#### [MATERIAL FOR THIS EXERCISE]
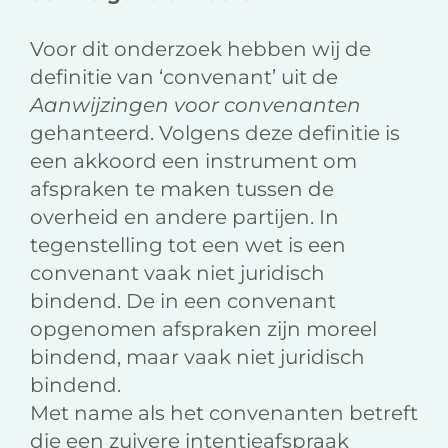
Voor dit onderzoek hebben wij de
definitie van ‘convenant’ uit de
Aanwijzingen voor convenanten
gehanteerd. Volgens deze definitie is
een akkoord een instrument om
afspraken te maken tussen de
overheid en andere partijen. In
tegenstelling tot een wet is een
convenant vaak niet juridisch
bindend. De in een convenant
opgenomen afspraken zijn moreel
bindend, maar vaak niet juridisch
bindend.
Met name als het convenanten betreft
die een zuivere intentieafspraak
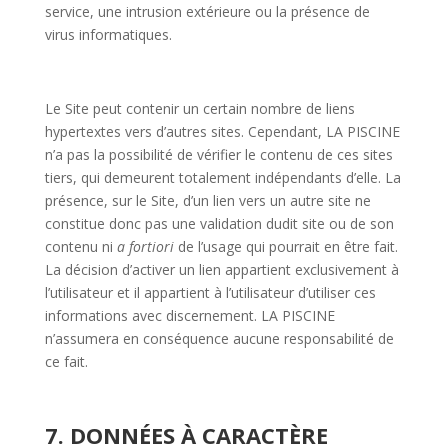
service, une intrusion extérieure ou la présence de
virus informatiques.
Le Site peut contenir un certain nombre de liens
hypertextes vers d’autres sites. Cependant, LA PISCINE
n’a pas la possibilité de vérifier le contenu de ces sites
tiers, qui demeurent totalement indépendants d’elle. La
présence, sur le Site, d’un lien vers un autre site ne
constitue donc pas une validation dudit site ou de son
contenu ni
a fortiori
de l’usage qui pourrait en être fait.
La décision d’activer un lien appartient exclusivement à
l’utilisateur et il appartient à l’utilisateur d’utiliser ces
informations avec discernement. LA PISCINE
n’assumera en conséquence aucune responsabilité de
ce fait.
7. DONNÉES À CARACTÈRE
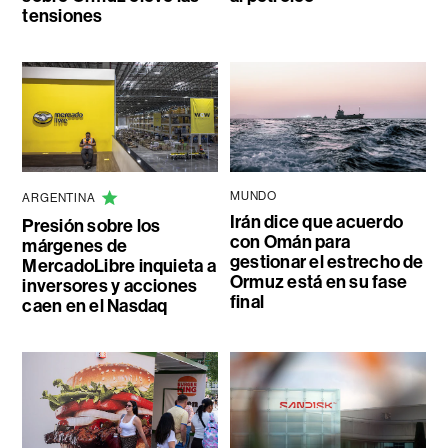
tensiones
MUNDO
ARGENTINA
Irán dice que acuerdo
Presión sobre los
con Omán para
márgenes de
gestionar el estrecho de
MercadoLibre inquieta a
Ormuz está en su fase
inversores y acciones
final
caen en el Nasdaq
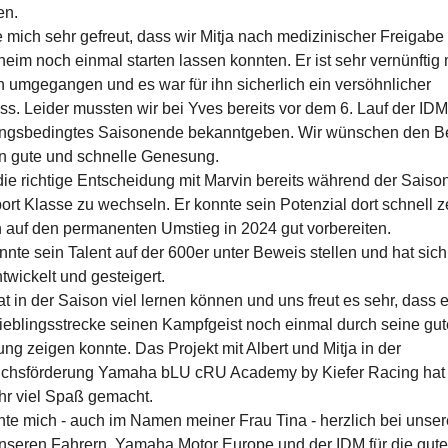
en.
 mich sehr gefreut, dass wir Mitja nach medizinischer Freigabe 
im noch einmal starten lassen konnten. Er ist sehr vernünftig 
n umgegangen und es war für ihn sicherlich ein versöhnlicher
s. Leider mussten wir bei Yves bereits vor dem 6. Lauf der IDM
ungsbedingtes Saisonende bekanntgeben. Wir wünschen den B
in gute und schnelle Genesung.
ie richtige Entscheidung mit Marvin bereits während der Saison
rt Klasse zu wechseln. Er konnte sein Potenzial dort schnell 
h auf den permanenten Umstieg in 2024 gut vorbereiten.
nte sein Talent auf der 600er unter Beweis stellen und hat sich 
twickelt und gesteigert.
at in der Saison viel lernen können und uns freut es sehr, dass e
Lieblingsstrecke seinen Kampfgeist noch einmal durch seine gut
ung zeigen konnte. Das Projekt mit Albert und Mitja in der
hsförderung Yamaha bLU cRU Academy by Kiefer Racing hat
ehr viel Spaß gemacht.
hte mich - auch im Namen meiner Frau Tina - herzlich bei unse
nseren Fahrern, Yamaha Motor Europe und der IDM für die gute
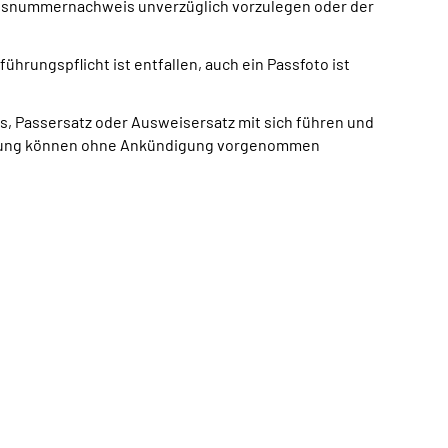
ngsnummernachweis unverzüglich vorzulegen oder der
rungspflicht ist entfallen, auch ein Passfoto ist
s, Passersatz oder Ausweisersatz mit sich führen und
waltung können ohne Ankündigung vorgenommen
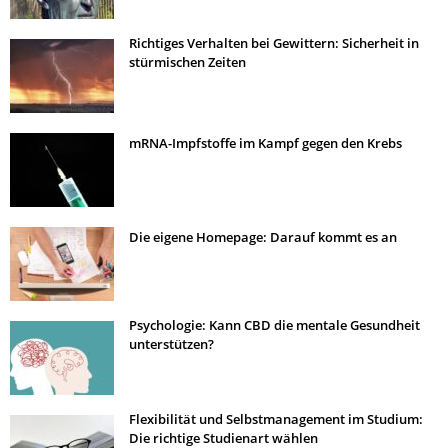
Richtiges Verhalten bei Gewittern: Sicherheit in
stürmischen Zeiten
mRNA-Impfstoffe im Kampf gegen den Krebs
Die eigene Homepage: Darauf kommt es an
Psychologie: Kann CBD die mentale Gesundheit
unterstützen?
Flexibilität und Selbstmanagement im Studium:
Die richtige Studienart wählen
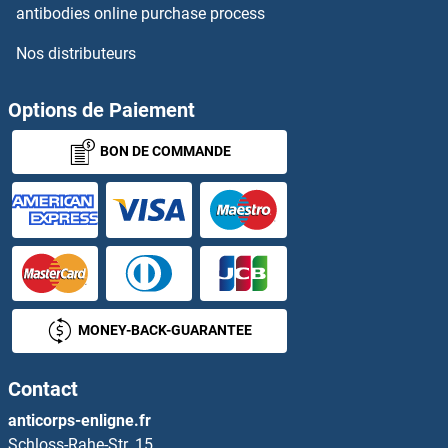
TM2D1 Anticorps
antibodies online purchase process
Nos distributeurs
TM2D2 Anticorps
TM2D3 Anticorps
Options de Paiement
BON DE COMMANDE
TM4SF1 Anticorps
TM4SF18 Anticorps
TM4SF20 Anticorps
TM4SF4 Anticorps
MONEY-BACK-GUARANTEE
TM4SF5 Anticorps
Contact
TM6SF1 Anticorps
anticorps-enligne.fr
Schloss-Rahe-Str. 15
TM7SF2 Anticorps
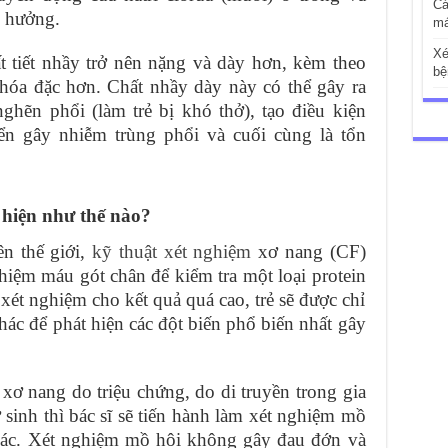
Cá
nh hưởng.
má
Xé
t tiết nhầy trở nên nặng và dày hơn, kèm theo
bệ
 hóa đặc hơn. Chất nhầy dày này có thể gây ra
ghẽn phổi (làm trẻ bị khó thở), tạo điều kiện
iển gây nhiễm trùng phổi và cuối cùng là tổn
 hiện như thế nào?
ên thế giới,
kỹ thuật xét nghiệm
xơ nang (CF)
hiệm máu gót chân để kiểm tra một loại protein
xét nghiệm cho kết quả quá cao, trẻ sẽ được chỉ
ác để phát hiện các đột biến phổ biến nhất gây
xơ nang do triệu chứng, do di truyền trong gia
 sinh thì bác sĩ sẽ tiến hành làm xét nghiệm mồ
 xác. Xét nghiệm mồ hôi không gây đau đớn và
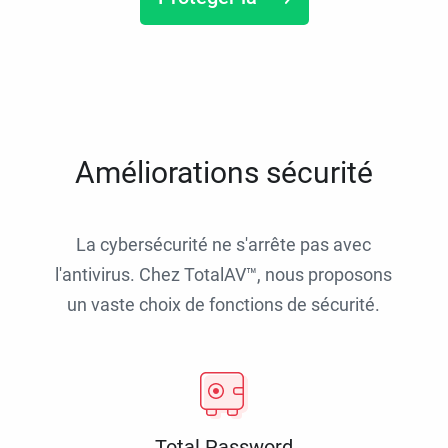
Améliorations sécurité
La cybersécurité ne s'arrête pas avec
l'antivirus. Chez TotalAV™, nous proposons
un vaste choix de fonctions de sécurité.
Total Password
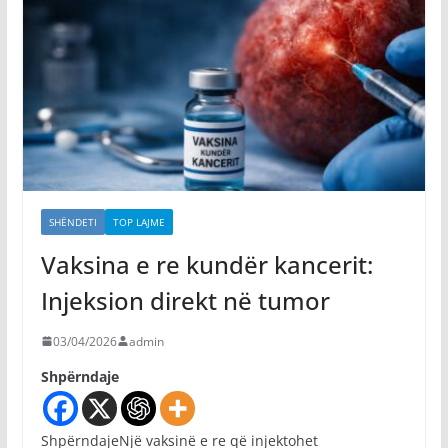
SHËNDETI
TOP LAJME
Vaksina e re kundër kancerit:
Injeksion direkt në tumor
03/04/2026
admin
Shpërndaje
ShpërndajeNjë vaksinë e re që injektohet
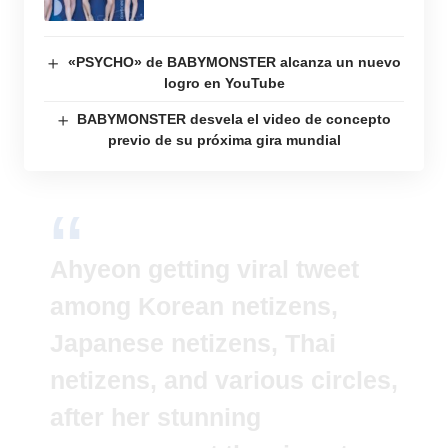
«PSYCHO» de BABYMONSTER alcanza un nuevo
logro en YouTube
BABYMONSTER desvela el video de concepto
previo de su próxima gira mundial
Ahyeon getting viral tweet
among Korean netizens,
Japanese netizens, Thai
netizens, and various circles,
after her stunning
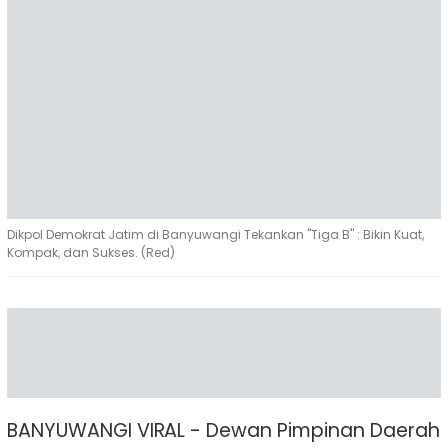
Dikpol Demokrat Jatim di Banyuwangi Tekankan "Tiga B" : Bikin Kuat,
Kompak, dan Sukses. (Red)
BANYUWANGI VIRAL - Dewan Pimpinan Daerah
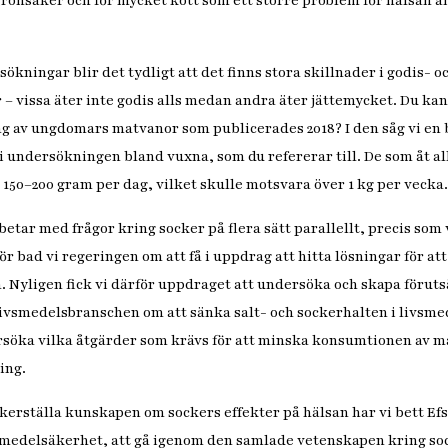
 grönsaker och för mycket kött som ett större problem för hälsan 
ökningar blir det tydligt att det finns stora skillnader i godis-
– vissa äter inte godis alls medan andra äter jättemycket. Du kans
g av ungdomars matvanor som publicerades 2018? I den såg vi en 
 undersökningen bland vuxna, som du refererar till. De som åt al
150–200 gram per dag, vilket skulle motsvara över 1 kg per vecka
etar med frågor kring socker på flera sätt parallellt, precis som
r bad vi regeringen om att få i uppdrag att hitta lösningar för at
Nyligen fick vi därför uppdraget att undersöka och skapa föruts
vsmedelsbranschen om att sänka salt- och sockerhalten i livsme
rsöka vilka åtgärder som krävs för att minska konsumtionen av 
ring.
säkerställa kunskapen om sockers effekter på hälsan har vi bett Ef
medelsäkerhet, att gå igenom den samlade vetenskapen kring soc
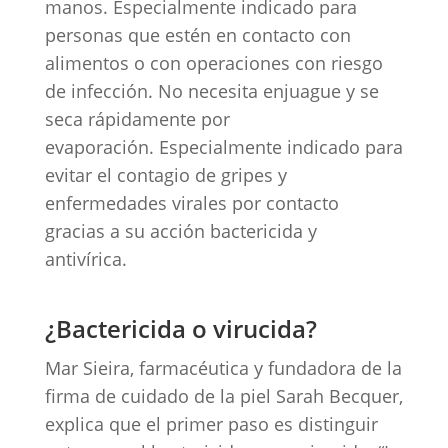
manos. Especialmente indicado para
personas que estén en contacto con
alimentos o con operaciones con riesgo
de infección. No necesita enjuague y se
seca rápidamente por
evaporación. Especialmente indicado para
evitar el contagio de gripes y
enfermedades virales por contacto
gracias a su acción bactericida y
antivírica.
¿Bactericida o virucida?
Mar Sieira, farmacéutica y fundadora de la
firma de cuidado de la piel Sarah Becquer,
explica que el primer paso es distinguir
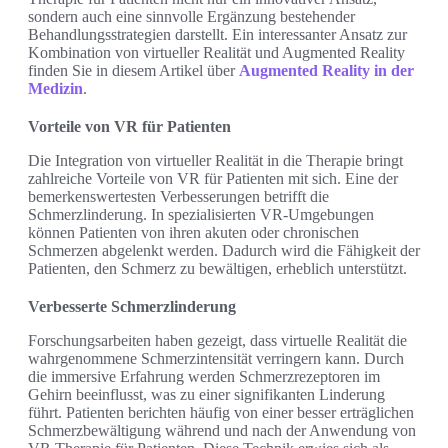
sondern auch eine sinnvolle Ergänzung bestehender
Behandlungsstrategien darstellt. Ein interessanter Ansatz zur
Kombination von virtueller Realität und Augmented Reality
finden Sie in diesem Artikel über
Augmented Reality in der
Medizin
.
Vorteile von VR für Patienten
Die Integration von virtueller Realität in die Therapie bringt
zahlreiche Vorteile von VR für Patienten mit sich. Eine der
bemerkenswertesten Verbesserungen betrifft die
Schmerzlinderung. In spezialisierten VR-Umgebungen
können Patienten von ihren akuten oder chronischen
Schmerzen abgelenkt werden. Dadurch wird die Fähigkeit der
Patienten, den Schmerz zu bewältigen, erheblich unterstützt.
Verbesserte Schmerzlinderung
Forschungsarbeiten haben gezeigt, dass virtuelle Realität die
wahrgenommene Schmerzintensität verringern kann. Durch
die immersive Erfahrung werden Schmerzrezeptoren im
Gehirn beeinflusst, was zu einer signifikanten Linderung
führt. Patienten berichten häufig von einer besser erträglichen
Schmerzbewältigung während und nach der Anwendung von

#### [WHAT IS EXPECTED]
Would you please copy all lines in the data that contain the word "Mitja"?

#### [SOLUTION FOR THIS PROBLEM]
 mich sehr gefreut, dass wir Mitja nach medizinischer Freigabe 
ung zeigen konnte. Das Projekt mit Albert und Mitja in der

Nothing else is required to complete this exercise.